In the last decades, NOx emissions legislations for Diesel engines are becoming more stringent than ever before and the selective catalytic reduction (SCR) is considered as the most suitable technology to comply with the upcoming constraints. Model-based control strategies are promising to meet the dual objective of maximizing NOx reduction and minimizing NH3 slip in urea-selective catalytic reduction.
In this paper, a control oriented model of a Cu-zeolite urea-SCR system for automotive diesel engines is presented. The model is derived from a quasi-dimensional four-state model of the urea-SCR plant. To make it suitable for the real-time urea-SCR management, a reduced order one-state model has been developed, with the aim of capturing the essential behavior of the system with a low computational burden. Particularly, the model allows estimating the NH3 slip that is fundamental not only to minimize urea consumption but also to reduce this unregulated emission.

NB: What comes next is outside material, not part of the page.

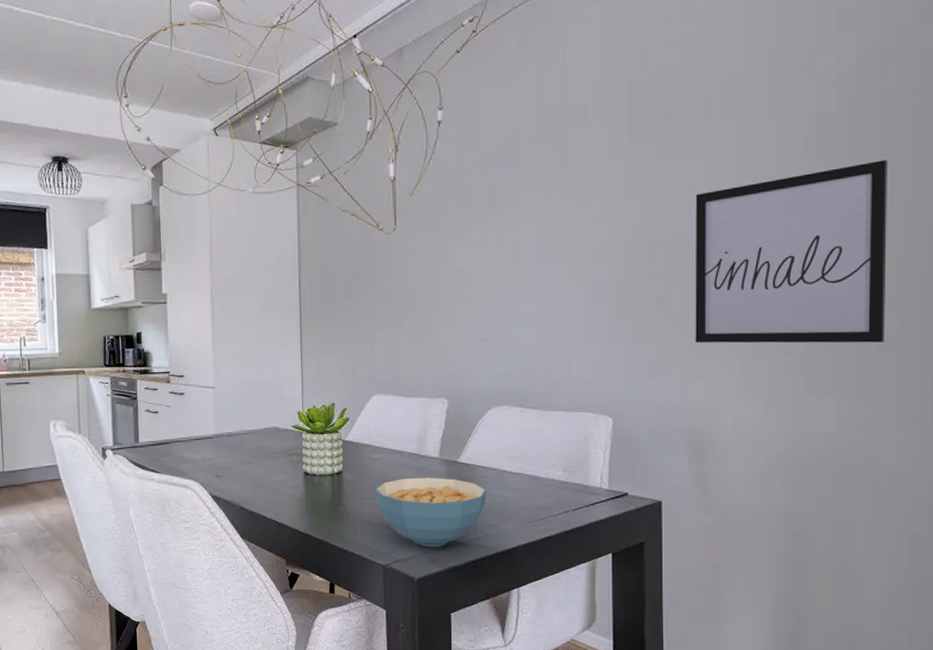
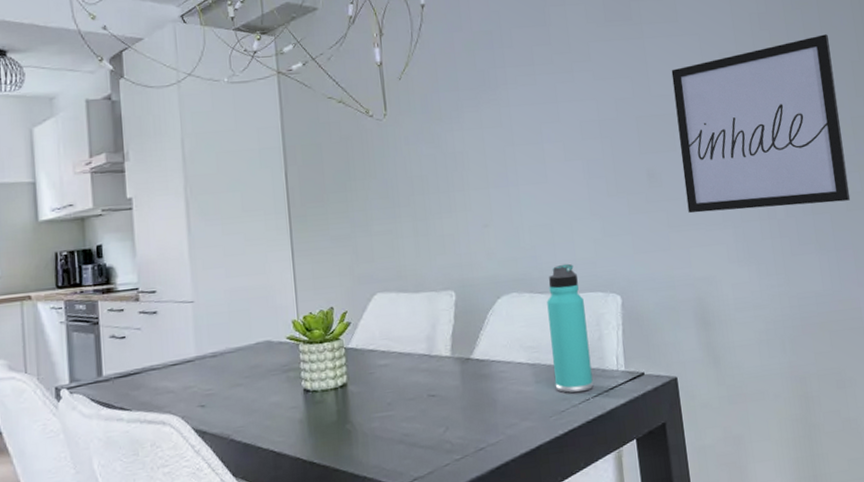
cereal bowl: present [375,477,486,547] -> none [385,377,504,459]
thermos bottle: none [536,382,575,504] -> present [547,263,594,393]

Parameters identification and model validation have been performed vs. simulation data achieved by a commercial code of the SCR system, based on the four-state quasi-dimensional modeling approach. The accuracy of the reduced-order model is demonstrated by comparing NO, NO2 and NH3 concentrations with those simulated by the more complex reference model. It is observed that the one state model allows estimating the SCR behavior with good accuracy and low computational demand thus being suitable for real-time application.